Climate solution in leaders’ hands

Listen to this article

There is an urgent need for world leaders, regional groupings and financiers to protect the communities worst-affected by climate change.

Without sufficient global leadership and financing, the problems caused by climate change in Malawi cannot be solved.

Some of the houseolds hit hard by Cyclone Idai in March 2019

The vast majority of the population of 19 million i still depend on rain-fed agriculture amid impacts of climate change, which threaten the production of staple food.

Scanty irrigation makes the population more susceptible to unreliable rains and extreme weather.

Climate change also impacts other sectors such as fisheries and forestry, which provide food and income to rural communities.

The need to respond to the severe impacts of climate change is urgent.

It is the rural majority which is worst hit though it is the actions of wealthy nations that are most to blame for the devastating changes they are experiencing.

Cyclone Idai affected 975 000 Malawians in March 2019, causing damages estimated at  £220 million, killing 60, injuring 672 and leaving more than 86 000 homeless.

I was on the ground and saw first-hand the destruction that the cyclone left. Fields were buried in silt, crops nearly ready for harvesting were destroyed, livestock carried away by floodwaters and houses reduced to rubble.

Lucky people escaped to either local evacuation centres or higher grounds, but they needed urgent support. Trócaire assisted them with support from the Start Network and Irish Aid.

Trócaire together with our partners reached over 65 000 people helping them to rebuild their livelihoods and to protect their dignity.

The United Nations said Cyclone Idai was ‘one of the worst weather-related disasters ever to hit the southern hemisphere’. In a matter of hours, it had wiped away many hard-won gains achieved over decades of locally-led initiatives.

However, affected populations worked together to mitigate the impacts of the disaster through community-led actions before, during and after the disaster.

From strengthening riverbanks with sandbags and not farming too close to rivers to planting trees and digging swales, they did their part.

This helped communities prepare and effectively respond to disasters. This minimised the loss and damage.

A Trócaire research on the impacts Cyclone Idai shows that the Trócaire resilience programming contributed towards strengthening household and community resilience and minimise the losses.

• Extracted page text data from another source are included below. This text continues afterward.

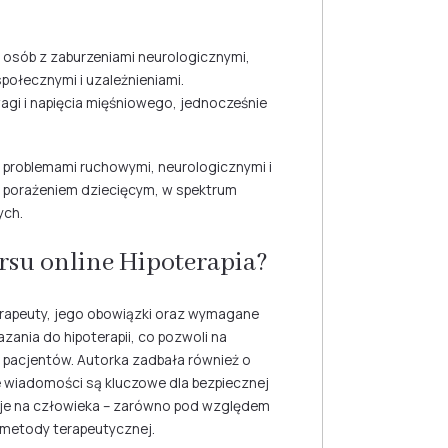
ę osób z zaburzeniami neurologicznymi,
ołecznymi i uzależnieniami.
gi i napięcia mięśniowego, jednocześnie
 z problemami ruchowymi, neurologicznymi i
porażeniem dziecięcym, w spektrum
ych.
rsu online Hipoterapia?
erapeuty, jego obowiązki oraz wymagane
ania do hipoterapii, co pozwoli na
 pacjentów. Autorka zadbała również o
e wiadomości są kluczowe dla bezpiecznej
ałuje na człowieka – zarówno pod względem
 metody terapeutycznej.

This shows that community-led adaption and mitigation efforts are pivotal to addressing the impacts of climate change, but communities cannot tackle this problem alone. They needed strong, coordinated action at national, regional and global levels.

There is an urgent need for the heads of global and regional groupings, states and governments to formulate, implement and adequately resource pro-poor climate change policies and actions.

Without sufficient global leadership and financing, the problems created by climate change cannot be solved—and it will only lead to more injustices as the poorest of the poor who cannot access basic needs.

What is happening in Malawi is just one example of the injustices poor people worldwide face as a result of climate change.

CoP26, the UN climate change talks slated for November in Scotland, is the best platform for world leaders to discuss immediate and determined political action before climate change becomes irreversible.